Abalone and kai lan, a classic Cantonese banquet dish.
Cantonese cooking is loved for the freshness of the ingredients and the light and uncomplicated way the ingredients are cooked to bring out their best flavors and texture. There's hardly any braising or heavy use of soy sauce or condiments because the best and freshest ingredients are used. Most dishes are given a quick stir fry with the addition of salt and superior stock that has been brewed for hours in the restaurant, if it's a respectable restaurant that doesn't rely on msg. Abalone kai lan is one of those classic Cantonese dishes. Although abalone kailan is a simple dish to cook, it is not an easy dish to cook well because the flavor is subtle as minimal ingredients are used so that the flavor of the abalone is not masked.
When I was a kid, abalone and kai lan was a regular dish at wedding banquets and CNY dinners but now I've never been to a wedding banquet where abalone is served. That isn't surprising considering that a can of abalone is about RM250/US$70. Fresh or frozen local abalone is cheaper but will never give the same taste, flavor and texture as canned abalone. I love the flavor and taste of canned abalone and one day I want to eat abalone like 'abalone kings' do: braised in sauce and served whole, like a steak, washed down with a good white wine. Cut with a knife and fork of course. Meantime, it's still cheaper to slice abalone thinly and share with the family. I love this dish. It's such a special treat.
There are many brands of abalone out there, among them Skylight and New Moon. You may pay more for the established brands but there's a less likelihood of getting cut up little abalones or more liquid than abalone in the can. Shop around too, the prices can vary.
The best way to serve canned abalone is plain, in its own liquid and on a bed of veggies, usually kai lan. Never waste it in soups; for soups, use fresh abalone. Some of you might prefer a stronger flavor and add oyster sauce to the dish but I think that when you eat something this expensive, you should taste the authentic, original flavor.

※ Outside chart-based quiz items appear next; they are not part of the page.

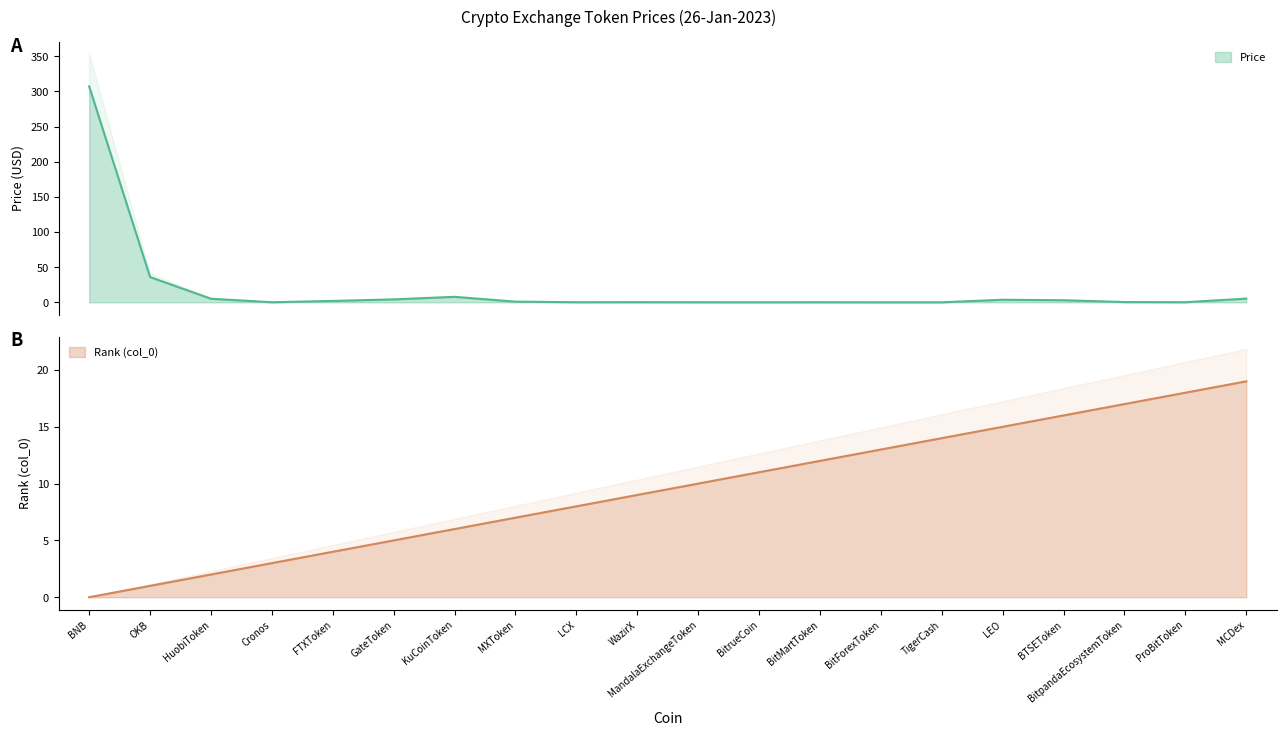

The col_0 series shows 33.7 at MCDex. True or false?

False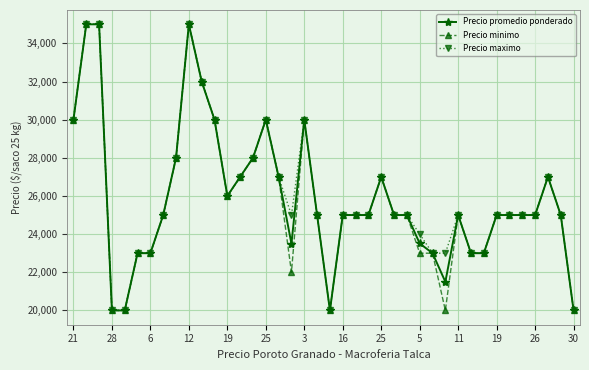

What is the average value of the Precio minimo series?

25800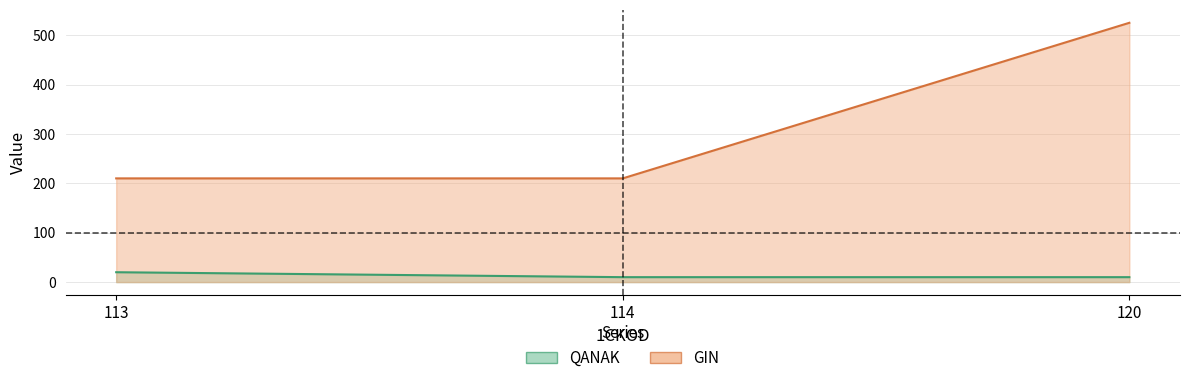

Count the QANAK values in the range 10 to 20.

3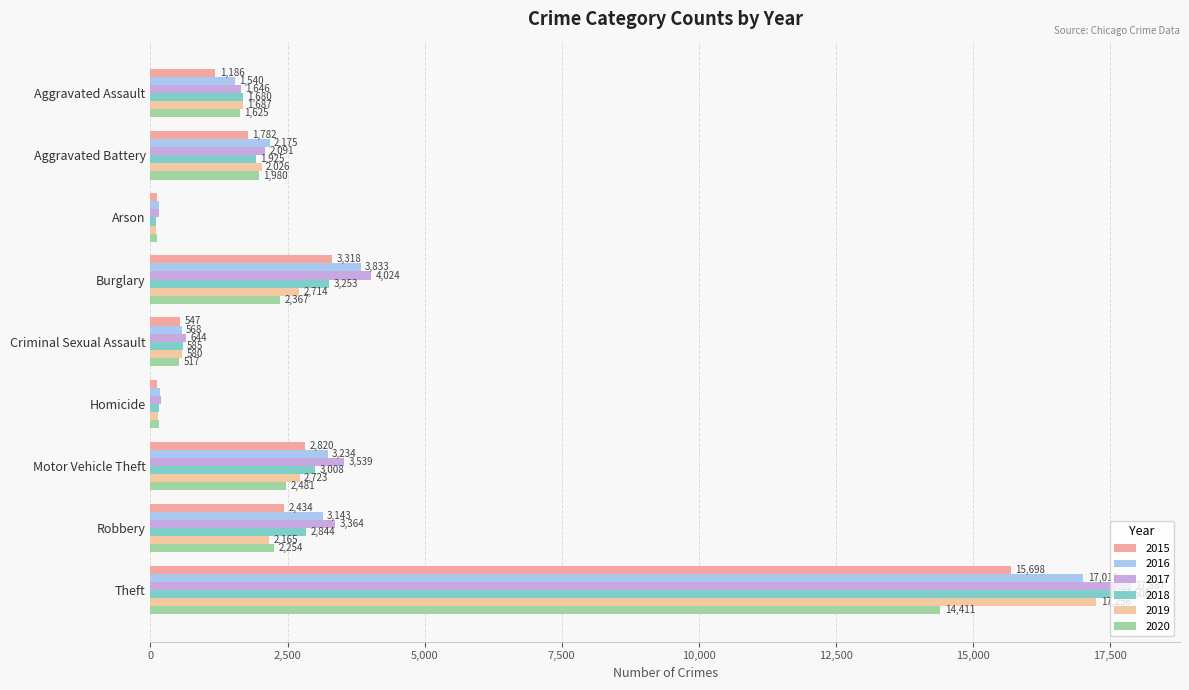

What is the minimum value shown in the chart?

94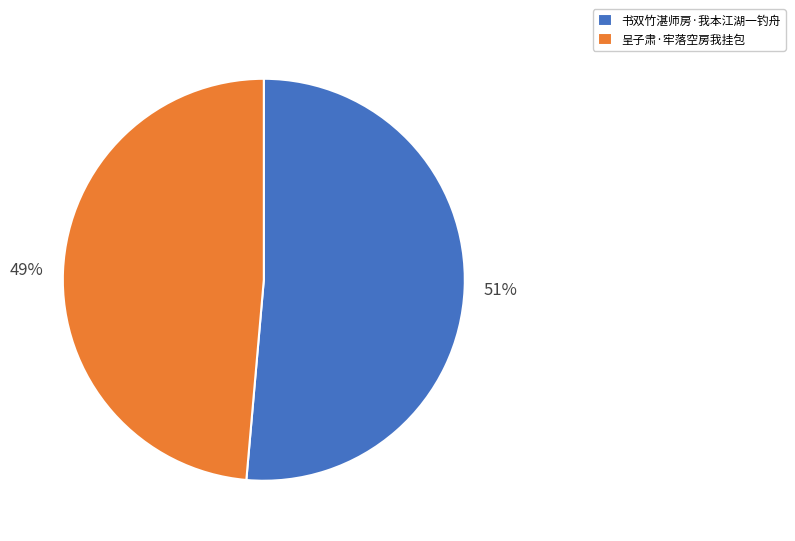

Count the number of slices in the pie.

2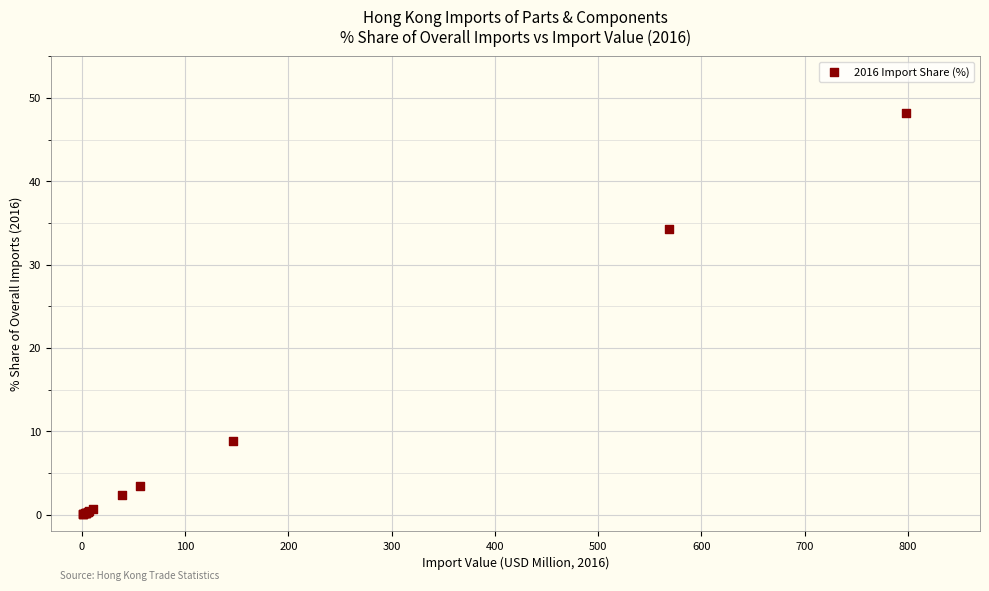

What Y value in the scatter plot is closest to 24?

34.3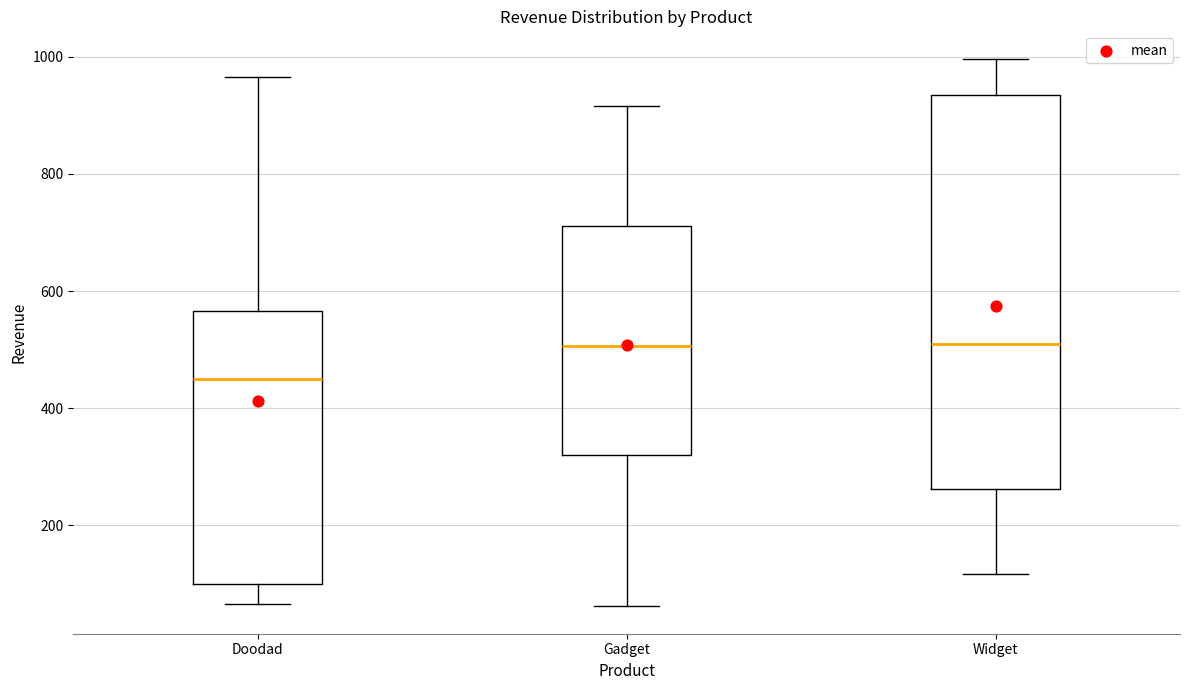

Where is the upper edge of the box for Doodad on the y-axis? The values are not printed on the chart, so give them approximately, as read against the axis.

560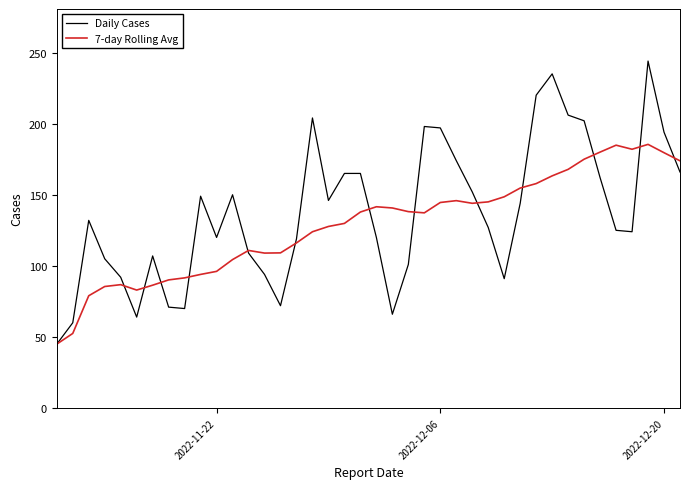

What are all the series names shown in the legend?

Daily Cases, 7-day Rolling Avg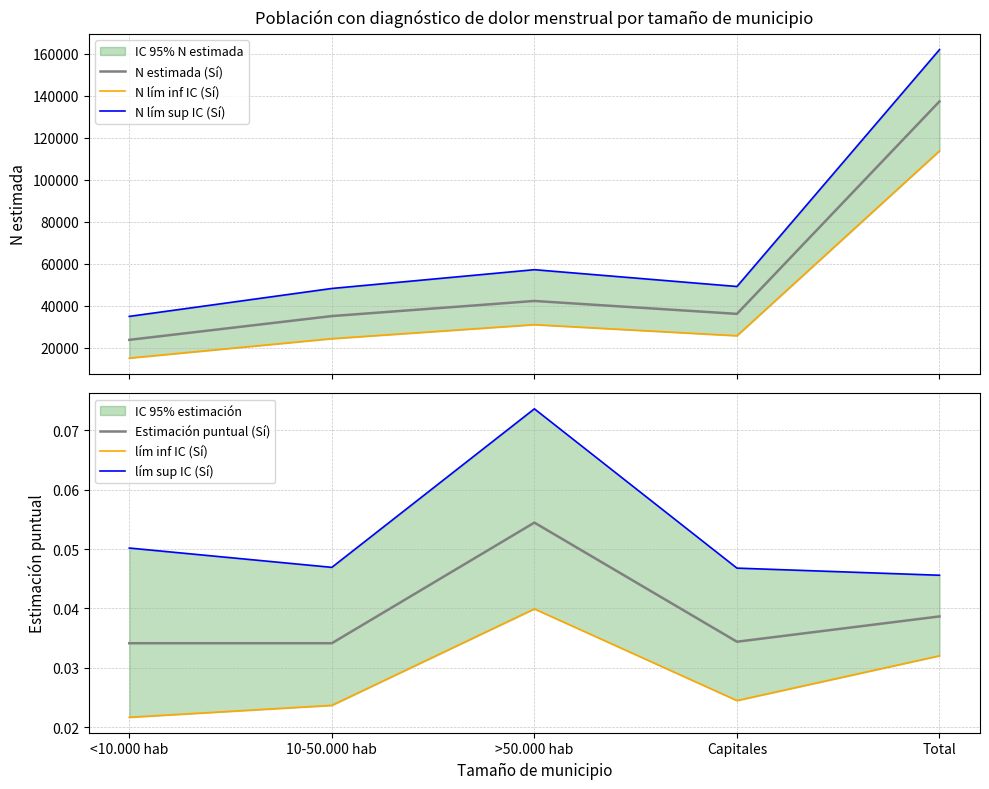

What is the label of the 2nd point from the left?

10-50.000 hab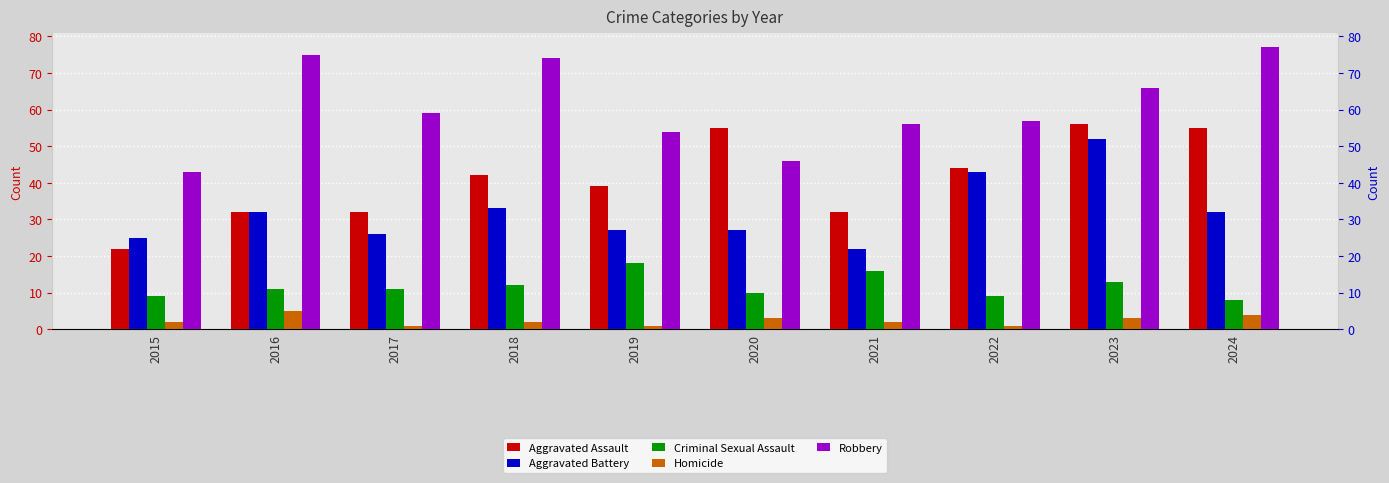

Which category has the highest value in the Aggravated Assault series?

2023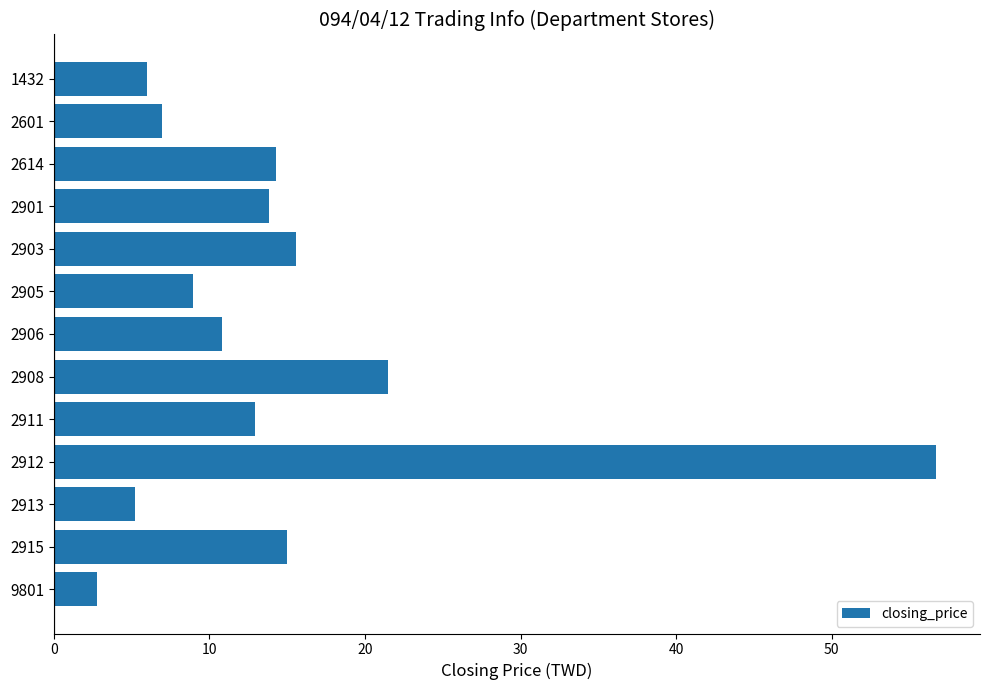

What is the value of the 6th bar from the top?

9.0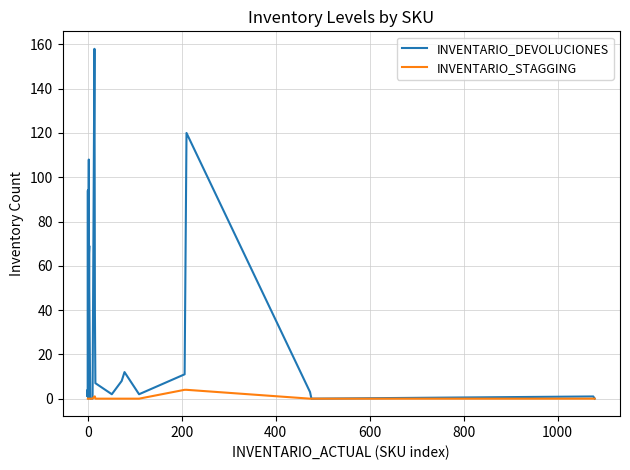

The INVENTARIO_DEVOLUCIONES series shows 2 at 0. True or false?

False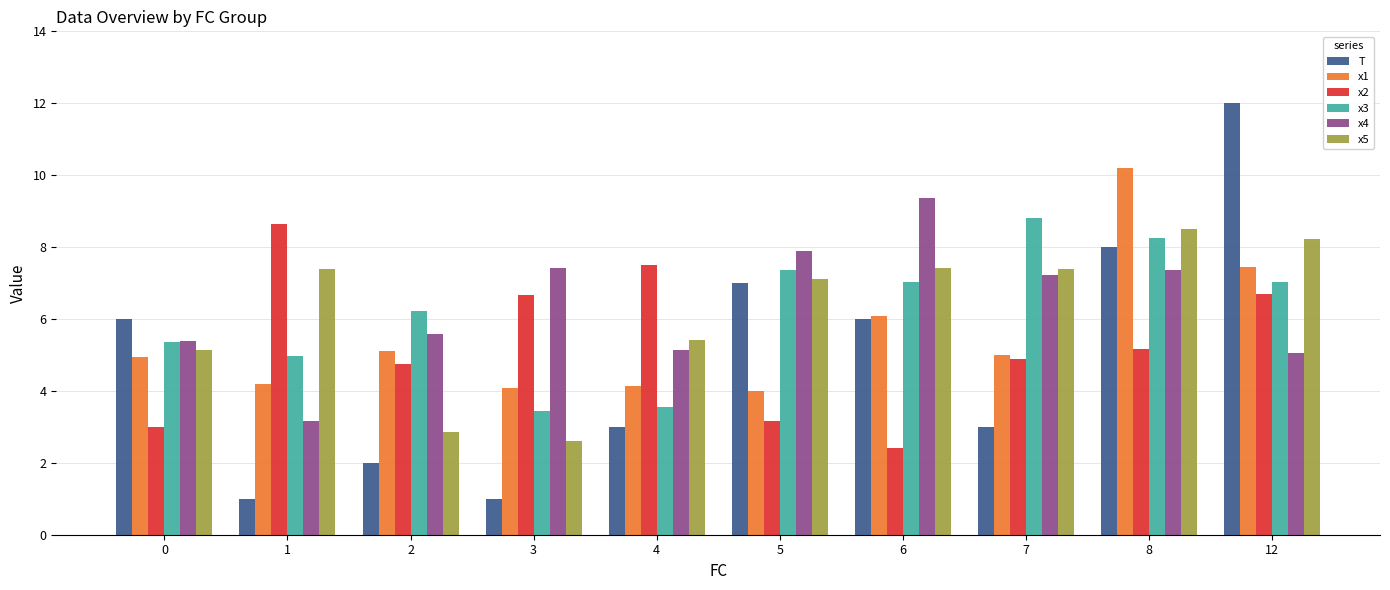

What is the sum of the x2 values at 4 and 12?

14.2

Yan, as you've requested, this one's for you.
p.s. and it's "a-ba-lo-ne" not "a-ba-lone", "mas-car-po-ne" not "mas-car-pone". Thank you.
Abalone and kai lan, paler because I forgot to add the light soy sauce.
Abalone & Kai Lan
1 can abalone
2 bunches short stemmed kai lan*
2 heaped T cornflour + 1/3 cup superior chicken stock
salt & pepper & pinch of fine sugar
1/2 t light soy sauce for color and flavor, if like
optional: 2 T premium oyster sauce & sesame oil, or 2 T evaporated milk
*a Chinese veg related to the broccoli. If not available, use broccolini (result of a cross between broccoli and kai lan) or Chinese choy sum.
1. Keep the liquid from the can for the sauce. Slice the abalone thinly, about 1/4 cm. Too thick and it will need strong chewing, too thin and you can't taste the abalone. Make sure to keep the slices in order, like the abalone is still whole, so that they will look neat on the plate later. The best way is to keep the sliced abalone in a bowl just big enough to hold it in shape. Usually I'd keep the abalone warm in the bowl in my rice pot (in which the rice is cooked and kept warm), just to heat the abalone through. You can steam it over low boiling water too, just to keep warm. However, if you don't mind the slices all mixed up, then don't keep them warm in the rice pot or steamer.
Trim the hard stems, if any, off the kai lan.
2. Boil a large pot of water, add 1 tsp salt and 2 T veg oil and blanche the veg in 2 or 3 batches quickly. You can plunge the cooked veg in cold water to stop the cooking. I don't because I undercook them and they are still green and crunchy. Drain well (important so that the water will not dilute the sauce later) and arrange on a serving plate. You can drizzle some premium oyster sauce over the veg now for more taste if like but I don't.
Arrange the abalone slices over the veg, making sure they fan out so that each piece will get some sauce. If you prefer to cook the abalone than steam or keep them warm in step 1, you can add the abalone in the next step when cooking the sauce. This way the abalone will not look as pretty but will taste better because there's more sauce coating.
3. There are 3 sauces you can choose to make: a) plain abalone sauce. Mix the cornflour and chicken stock and add it to the abalone liquid, stirring well over medium heat until thickened. You can add 1/2 t light soy sauce for color and taste b) milky abalone sauce. Same as a) but add 2 tablespoons of evaporated milk but no light soy sauce c) same as a) but add oyster sauce and sesame oil.
Season sauce with salt, sugar and pepper and pour over the abalone and veggies. Serve immediately.